[Entries provided — start]

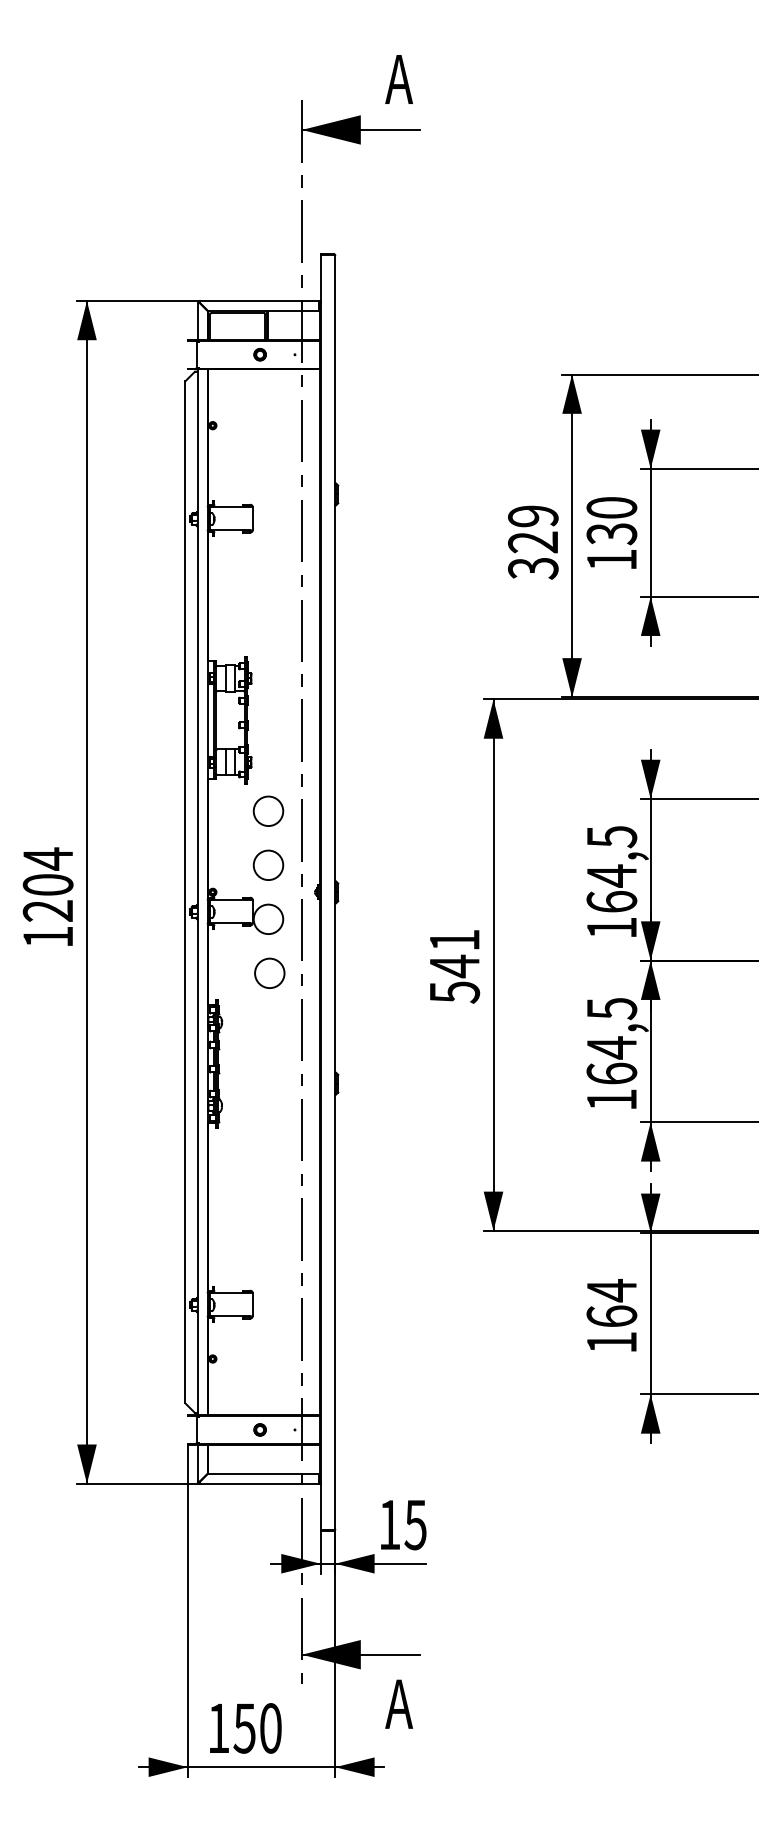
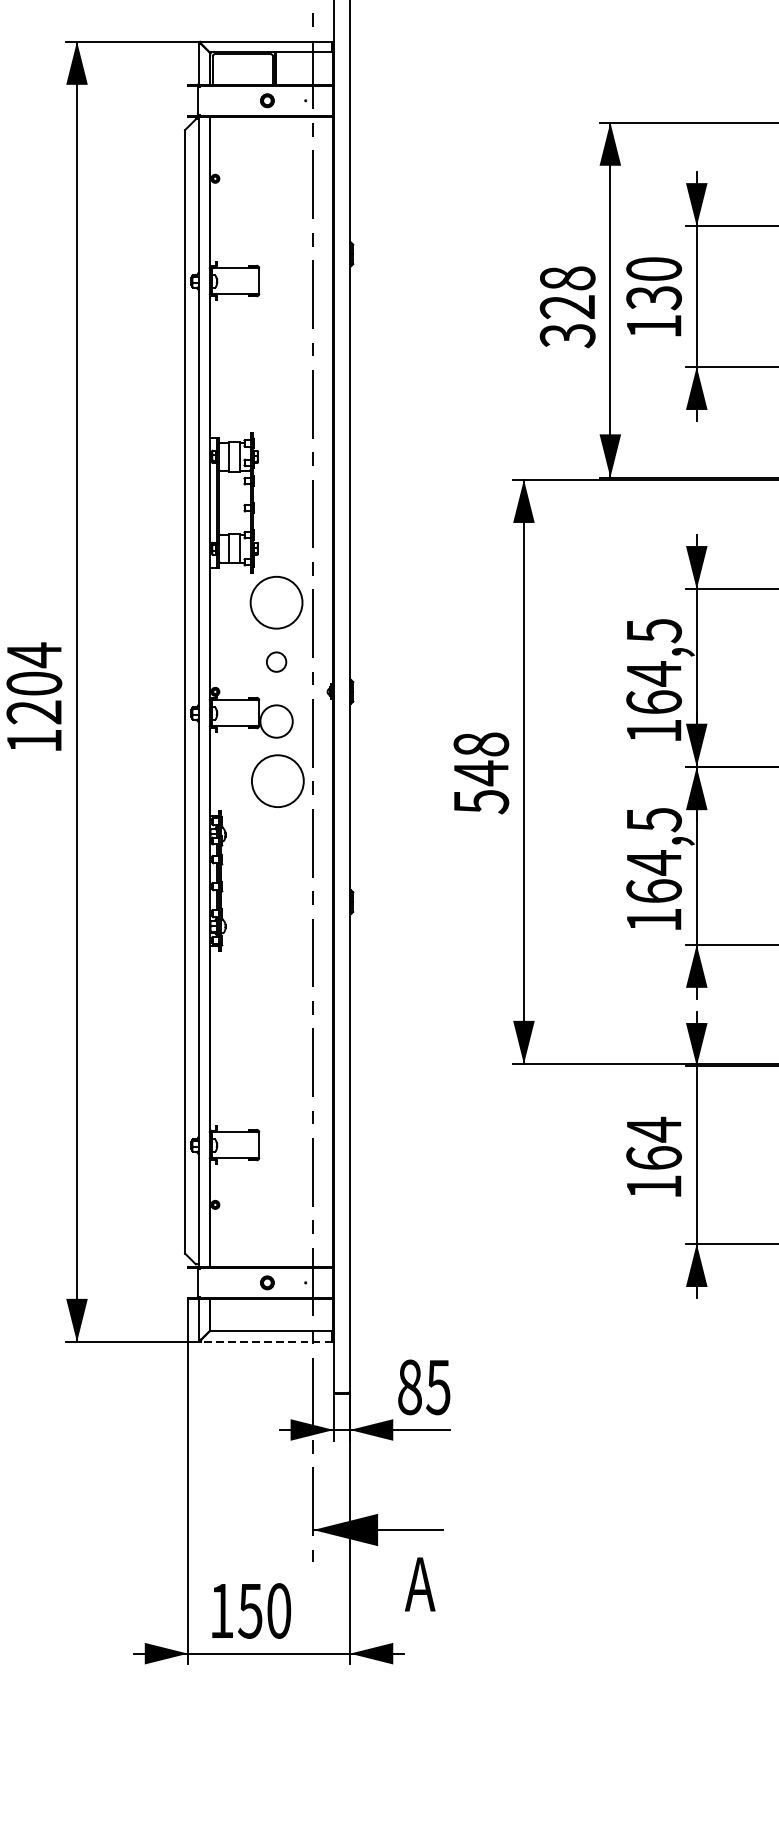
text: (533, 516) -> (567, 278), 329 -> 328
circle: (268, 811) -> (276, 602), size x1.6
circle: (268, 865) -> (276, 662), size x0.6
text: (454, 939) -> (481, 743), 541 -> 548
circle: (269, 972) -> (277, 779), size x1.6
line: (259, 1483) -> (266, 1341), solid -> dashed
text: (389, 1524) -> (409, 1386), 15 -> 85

[Entries provided — finish]
[Entries provided — start]

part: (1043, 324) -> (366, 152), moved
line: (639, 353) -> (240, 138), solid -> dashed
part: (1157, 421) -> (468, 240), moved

[Entries provided — finish]

*What to do*
Among the lines of the data, which ones contain the word "part"? Show them.

*Your response*
part: (1043, 324) -> (366, 152), moved
part: (1157, 421) -> (468, 240), moved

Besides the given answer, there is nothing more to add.